[Extracted page text data]
BEGIN
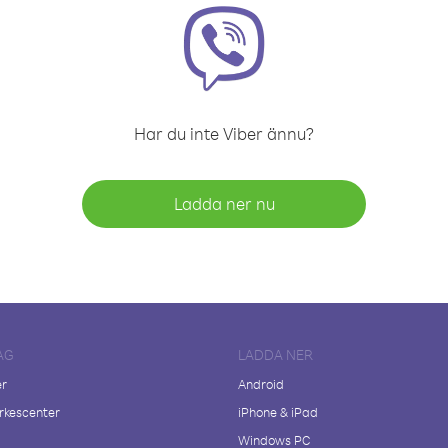
Har du inte Viber ännu?
Ladda ner nu
AG
LADDA NER
er
Android
kescenter
iPhone & iPad
Windows PC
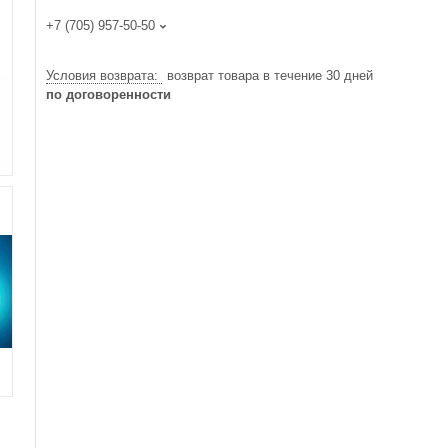
+7 (705) 957-50-50
возврат товара в течение 30 дней
по договоренности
END
▶ **Prompt**
Print the data above in full and exactly as it appears, skipping the pictures.

▶ **Result of this task**
Har du inte Viber ännu?
Ladda ner nu
AG
LADDA NER
er
Android
kescenter
iPhone & iPad
Windows PC
+7 (705) 957-50-50
возврат товара в течение 30 дней
по договоренности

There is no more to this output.